`ezpz.profile`⚓︎

See ezpz/profile.py

profile.py

Sam Foreman [2024-06-21]

Contains implementation of:

get_context_manager
PyInstrumentProfiler

which can be used as a context manager to profile a block of code, e.g.

# test.py


def main():
    print("Hello!")
    from ezpz.profile import get_context_manager

    # NOTE:
    # 1. if `rank` is passed to `get_context_manager`:
    #        - it will ONLY be instantiated if rank == 0,
    #          otherwise, it will return a contextlib.nullcontext() instance.
    # 2. if `strict=True`:
    #        - only run if "PYINSTRUMENT_PROFILER=1" in environment
    cm = get_context_manager(rank=RANK, strict=False)
    with cm:
        main()


if __name__ == "__main__":
    main()

`get_context_manager(rank=None, outdir=None, strict=True, *, profiler_type='pyinstrument', rank_zero_only=True, **profile_kwargs)` ⚓︎

Returns a context manager for profiling code blocks using PyInstrument.

Parameters:

Name	Type	Description	Default
`rank`	`Optional[int]`	The rank of the process (default: None). If provided, the profiler will only run if rank is 0.	`None`
`outdir`	`Optional[str]`	The output directory for saving profiles. Defaults to `ezpz.OUTPUTS_DIR`.	`None`
`strict`	`Optional[bool]`	If True, the profiler will only run if "PYINSTRUMENT_PROFILER" is set in the environment. Defaults to True.	`True`

Returns:

Name	Type	Description
`AbstractContextManager`	`AbstractContextManager`	A context manager that starts and stops the PyInstrument profiler.

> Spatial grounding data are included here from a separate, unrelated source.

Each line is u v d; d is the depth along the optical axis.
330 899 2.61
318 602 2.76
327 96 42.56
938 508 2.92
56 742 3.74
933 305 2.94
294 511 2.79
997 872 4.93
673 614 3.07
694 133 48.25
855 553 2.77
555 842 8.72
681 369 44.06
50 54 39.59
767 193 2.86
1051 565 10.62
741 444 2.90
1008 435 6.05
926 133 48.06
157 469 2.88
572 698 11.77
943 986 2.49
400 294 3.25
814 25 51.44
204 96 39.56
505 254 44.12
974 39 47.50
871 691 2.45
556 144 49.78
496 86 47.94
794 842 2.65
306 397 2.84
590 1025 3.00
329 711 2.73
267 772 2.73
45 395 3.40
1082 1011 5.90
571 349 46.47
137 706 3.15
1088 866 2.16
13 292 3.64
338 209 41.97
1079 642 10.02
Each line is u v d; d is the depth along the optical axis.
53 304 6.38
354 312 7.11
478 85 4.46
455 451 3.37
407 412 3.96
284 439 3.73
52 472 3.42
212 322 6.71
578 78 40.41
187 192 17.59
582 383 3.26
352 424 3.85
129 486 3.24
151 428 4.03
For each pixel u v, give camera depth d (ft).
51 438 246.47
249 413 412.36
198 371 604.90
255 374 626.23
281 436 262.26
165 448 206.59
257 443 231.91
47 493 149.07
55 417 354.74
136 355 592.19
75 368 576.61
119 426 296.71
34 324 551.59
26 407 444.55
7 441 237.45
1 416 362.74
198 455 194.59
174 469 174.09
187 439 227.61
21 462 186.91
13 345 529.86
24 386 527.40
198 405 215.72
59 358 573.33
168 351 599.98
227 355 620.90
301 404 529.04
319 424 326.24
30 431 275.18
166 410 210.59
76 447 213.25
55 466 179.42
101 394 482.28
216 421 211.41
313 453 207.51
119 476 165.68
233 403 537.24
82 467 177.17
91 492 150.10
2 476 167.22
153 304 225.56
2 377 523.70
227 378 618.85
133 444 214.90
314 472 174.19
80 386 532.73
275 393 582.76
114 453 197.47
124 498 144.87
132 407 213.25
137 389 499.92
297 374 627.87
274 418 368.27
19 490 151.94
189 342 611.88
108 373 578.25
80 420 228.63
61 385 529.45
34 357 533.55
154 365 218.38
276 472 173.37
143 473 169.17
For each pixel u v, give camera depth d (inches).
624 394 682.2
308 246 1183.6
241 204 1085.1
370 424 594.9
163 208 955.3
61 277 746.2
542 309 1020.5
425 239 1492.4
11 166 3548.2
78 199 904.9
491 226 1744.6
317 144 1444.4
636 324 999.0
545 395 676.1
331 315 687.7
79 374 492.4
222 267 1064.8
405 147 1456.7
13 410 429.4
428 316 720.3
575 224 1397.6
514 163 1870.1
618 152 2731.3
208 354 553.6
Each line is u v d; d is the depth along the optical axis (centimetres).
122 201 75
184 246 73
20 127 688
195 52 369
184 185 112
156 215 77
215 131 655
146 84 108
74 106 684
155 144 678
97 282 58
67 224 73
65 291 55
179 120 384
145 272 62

Source code in src/ezpz/profile.py

def get_context_manager(
    rank: Optional[int] = None,
    outdir: Optional[str] = None,
    strict: Optional[bool] = True,
    *,
    profiler_type: str = "pyinstrument",
    rank_zero_only: bool = True,
    **profile_kwargs: Any,
) -> AbstractContextManager:
    """
    Returns a context manager for profiling code blocks using PyInstrument.

    Args:
        rank (Optional[int]): The rank of the process (default: None).
            If provided, the profiler will only run if rank is 0.
        outdir (Optional[str]): The output directory for saving profiles.
            Defaults to `ezpz.OUTPUTS_DIR`.
        strict (Optional[bool]): If True, the profiler will only run if
            "PYINSTRUMENT_PROFILER" is set in the environment.
            Defaults to True.

    Returns:
        AbstractContextManager: A context manager that starts and stops
            the PyInstrument profiler.
    """
    if profiler_type != "pyinstrument":
        return get_profiling_context(
            profiler_type=profiler_type,
            wait=profile_kwargs.get("wait", 0),
            warmup=profile_kwargs.get("warmup", 0),
            active=profile_kwargs.get("active", 1),
            repeat=profile_kwargs.get("repeat", 1),
            rank_zero_only=rank_zero_only,
            record_shapes=profile_kwargs.get("record_shapes", True),
            with_stack=profile_kwargs.get("with_stack", True),
            with_flops=profile_kwargs.get("with_flops", True),
            with_modules=profile_kwargs.get("with_modules", True),
            acc_events=profile_kwargs.get("acc_events", False),
            profile_memory=profile_kwargs.get("profile_memory", False),
            outdir=outdir,
            strict=strict,
        )

    if rank_zero_only and rank not in (None, 0):
        return nullcontext()

    d = ezpz.OUTPUTS_DIR if outdir is None else outdir
    fp = Path(d)
    fp = fp.joinpath("ezpz", "pyinstrument_profiles")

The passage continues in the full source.